Jim Boughton - Dubuque Senior
Take at least 2 to 4 weeks off after both Track and Cross Country, but jog 20 minutes twice a week during off time.
Off-season should be mainly distance running at a comfortable pace.
Our goal is to get in shape to "be in shape" for the first day of practice.
We meet as a team once a week in July and twice a week in August, the athletes run as far as they want to, it's not a structured practice. A boys or girls coach is at the team runs.

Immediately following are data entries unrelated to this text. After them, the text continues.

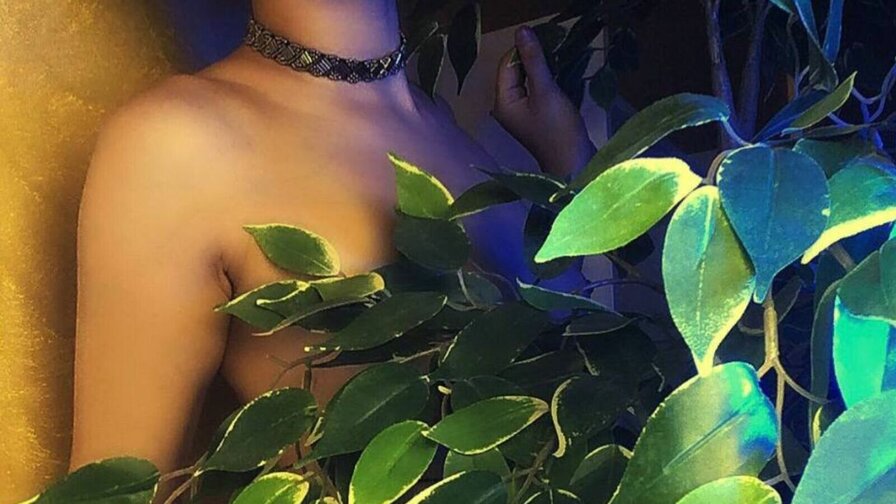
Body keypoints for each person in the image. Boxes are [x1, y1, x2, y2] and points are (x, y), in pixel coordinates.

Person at [70, 0, 595, 499]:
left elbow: (577, 370)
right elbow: (111, 495)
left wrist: (575, 168)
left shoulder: (449, 129)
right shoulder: (173, 143)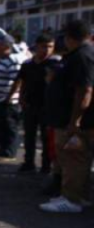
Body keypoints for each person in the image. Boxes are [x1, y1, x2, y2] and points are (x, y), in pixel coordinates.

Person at [40, 20, 94, 213]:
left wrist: (75, 121)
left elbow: (85, 90)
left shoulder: (83, 56)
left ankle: (71, 199)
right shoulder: (77, 55)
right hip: (71, 118)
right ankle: (81, 196)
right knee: (78, 159)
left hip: (75, 121)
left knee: (73, 159)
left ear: (70, 37)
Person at [14, 34, 56, 173]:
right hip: (30, 105)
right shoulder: (28, 64)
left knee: (46, 137)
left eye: (50, 47)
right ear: (36, 46)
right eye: (44, 46)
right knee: (29, 136)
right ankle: (29, 162)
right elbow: (22, 82)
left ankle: (46, 165)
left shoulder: (54, 64)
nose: (47, 50)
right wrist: (21, 98)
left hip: (47, 106)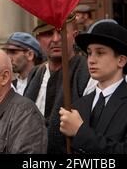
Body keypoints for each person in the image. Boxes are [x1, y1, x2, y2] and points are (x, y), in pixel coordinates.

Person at [59, 20, 127, 154]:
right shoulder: (78, 106)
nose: (91, 60)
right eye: (89, 53)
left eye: (100, 53)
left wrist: (81, 132)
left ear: (121, 60)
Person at [24, 13, 90, 153]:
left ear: (75, 35)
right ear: (38, 38)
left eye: (62, 31)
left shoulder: (87, 72)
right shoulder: (35, 73)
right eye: (48, 33)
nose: (55, 39)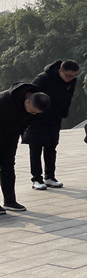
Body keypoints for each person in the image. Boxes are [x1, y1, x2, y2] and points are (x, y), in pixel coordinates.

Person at [23, 60, 79, 191]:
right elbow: (30, 97)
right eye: (68, 76)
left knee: (51, 147)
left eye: (73, 76)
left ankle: (50, 177)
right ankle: (36, 179)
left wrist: (63, 114)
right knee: (35, 149)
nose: (70, 79)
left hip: (54, 119)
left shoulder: (72, 81)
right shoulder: (43, 79)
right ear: (60, 70)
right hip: (37, 118)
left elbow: (68, 99)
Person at [0, 83, 51, 213]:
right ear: (26, 102)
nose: (33, 114)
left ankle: (10, 201)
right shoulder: (5, 100)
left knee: (8, 165)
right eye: (32, 112)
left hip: (11, 135)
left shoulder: (37, 100)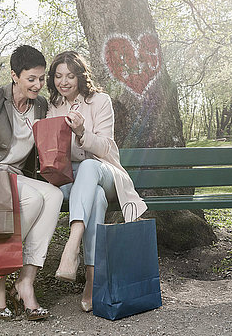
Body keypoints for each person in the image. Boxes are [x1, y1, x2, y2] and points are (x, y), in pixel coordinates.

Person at [0, 45, 63, 321]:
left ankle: (24, 281)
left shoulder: (40, 105)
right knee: (34, 199)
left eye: (41, 79)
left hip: (16, 177)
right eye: (32, 79)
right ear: (15, 76)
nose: (38, 85)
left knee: (53, 196)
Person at [46, 51, 148, 312]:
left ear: (80, 76)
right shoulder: (53, 106)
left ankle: (72, 245)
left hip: (105, 172)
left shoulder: (100, 101)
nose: (64, 82)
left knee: (90, 167)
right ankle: (92, 279)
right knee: (96, 199)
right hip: (72, 180)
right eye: (58, 76)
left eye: (70, 75)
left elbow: (106, 148)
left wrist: (82, 132)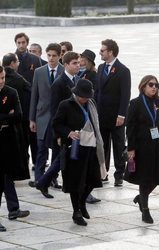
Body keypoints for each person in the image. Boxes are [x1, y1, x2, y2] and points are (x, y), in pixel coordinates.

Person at [53, 79, 106, 226]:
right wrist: (69, 132)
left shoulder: (91, 104)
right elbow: (56, 124)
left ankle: (82, 202)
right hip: (74, 149)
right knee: (75, 183)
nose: (85, 99)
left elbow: (96, 125)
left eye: (88, 96)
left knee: (94, 179)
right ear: (76, 94)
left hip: (91, 148)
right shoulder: (66, 105)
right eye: (83, 96)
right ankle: (76, 211)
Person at [34, 51, 80, 198]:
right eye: (74, 63)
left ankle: (43, 182)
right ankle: (45, 182)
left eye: (78, 63)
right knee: (61, 160)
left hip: (74, 128)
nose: (78, 65)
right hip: (63, 129)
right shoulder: (59, 84)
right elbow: (54, 111)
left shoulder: (77, 80)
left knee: (61, 160)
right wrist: (59, 133)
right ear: (65, 65)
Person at [124, 75, 159, 224]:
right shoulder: (136, 103)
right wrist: (131, 148)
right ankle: (145, 210)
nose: (154, 87)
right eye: (151, 84)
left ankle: (140, 198)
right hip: (143, 147)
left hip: (157, 146)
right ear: (143, 86)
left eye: (156, 85)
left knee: (158, 177)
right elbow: (130, 127)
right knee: (145, 179)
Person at [29, 43, 64, 198]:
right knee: (41, 150)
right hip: (41, 116)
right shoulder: (39, 72)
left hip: (58, 118)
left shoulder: (64, 71)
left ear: (59, 56)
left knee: (57, 151)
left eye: (54, 55)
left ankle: (53, 179)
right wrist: (32, 119)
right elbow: (34, 96)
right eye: (48, 55)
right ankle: (39, 180)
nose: (51, 58)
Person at [95, 39, 131, 186]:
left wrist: (121, 115)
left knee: (118, 145)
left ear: (110, 52)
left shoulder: (123, 70)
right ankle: (103, 173)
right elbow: (97, 91)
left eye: (102, 50)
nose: (100, 53)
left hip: (116, 116)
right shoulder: (100, 67)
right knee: (102, 146)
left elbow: (125, 95)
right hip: (101, 114)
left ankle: (119, 174)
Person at [0, 66, 30, 231]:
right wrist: (6, 116)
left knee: (6, 177)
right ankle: (13, 208)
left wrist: (4, 120)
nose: (1, 81)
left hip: (7, 143)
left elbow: (18, 116)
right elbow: (11, 116)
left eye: (3, 77)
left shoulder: (11, 92)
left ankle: (13, 209)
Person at [14, 32, 42, 169]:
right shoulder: (10, 59)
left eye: (23, 42)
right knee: (21, 138)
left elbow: (39, 81)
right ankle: (23, 163)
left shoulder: (35, 60)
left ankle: (38, 163)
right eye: (18, 42)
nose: (21, 45)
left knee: (34, 136)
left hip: (32, 102)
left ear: (27, 43)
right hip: (17, 102)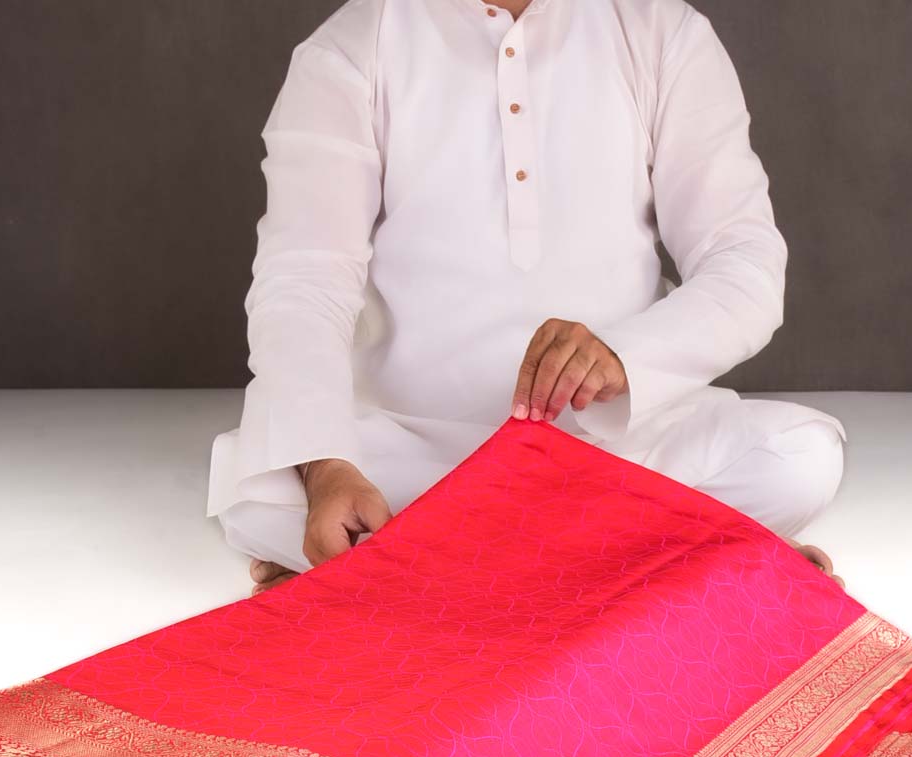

I talk to kids at the runs and ask them what they're doing on their own, but I do not monitor the summer very closely.
We want experienced runners to start running 4 to 5 days a week in early July (about 20 to 30 miles per week) and to be up to 5 to 6 days a week in August (30 to 45 miles per week).
One day a week over hills, some strides after distance runs.
Some runners have done one day a week of intervals with some success, we may do this next summer.
We have a fitness test the first day of cross country practice which consists of a build-up run of up to 4 miles.
We run together, starting at a slow jog, than pick up speed each lap.
I signal every 100 meters and they adjust their speed.
They stop when they can't keep up.
We use results of this test to choose our varsity for our first meet; knowing they're going to have to this the first day encourages those who intend to run varsity to report for the season in shape.
We encourage involvement in other activities that are fun and will help their conditioning, biking,
swimming, canoeing, rollerblading, weights, etc.
I encourage athletes, especially freshmen, to go out for a winter sport.
Those not out for winter sports are encouraged to run 3 to 5 days a week on their own.
Because of non-contact rules, we cannot be any more specific than this.

 

Scott Conway - Bettendorf
The off season is exactly that off season.
I tell my girls if you are going to be out of shape make sure you're out of shape out of season.
I don't monitor them at all. My only rule is when it's not fun stop.
If it stays fun, run.

 

Kevin Kearney - South Winneshiek
Summer Running:
I encourage consistent running during the summer. I don't believe in high mileage summers, but
I do like to see my kids put in 15 to 25 miles per week - although most probably don't run that
much. I don't "monitor or demand" that they run, but I do ask them to keep some sort of a
training log so I know where we are starting at when the season begins.

 

Timm Lamb - Ft. Madison
We stay basically with long runs - many of athletes are involved in other sports so it makes it
hard to have them do anything.
We like to have them run one long run a week - 6 miles, continue with the hill workouts and hit the weights.
Monitoring in the off season:
We have not monitored our runners in the off season in the past. We provide them with information to monitor themselves through mileage, weights, feelings, time, diet, etc. We have found that the runners and the coaches need that time away from each other. This has created
a much better relationship between athlete and coach. I do see our runners just about everyday at school because I teach at the High School. I am able to keep up on their activities and school work this way. One thing we do is monitor our students academic progress each week during the season and provide the teachers with a means of letting everyone involved know the academic progress.

 

Glenn Daniels - Indianola
What I ask of my athletes off season is to be consistent. Getting in a lot of workouts is better than getting in a few great ones. At the start of the summer I talk with every athlete about where they want to be in the fall, and what it will take to reach that goal. I am fairly relaxed about summers, because I do tell them when the season starts in the fall, we will be starting right in on uptempo, and you better be ready for it.
I only monitor when I see kids around, or if I haven't seen kids in a while. Indianola is a small enough town that if they're out running, I'll either see them, or hear about it. Maybe I'm too laid back, but the kids seem to enjoy this way better, and we've been fairly successful.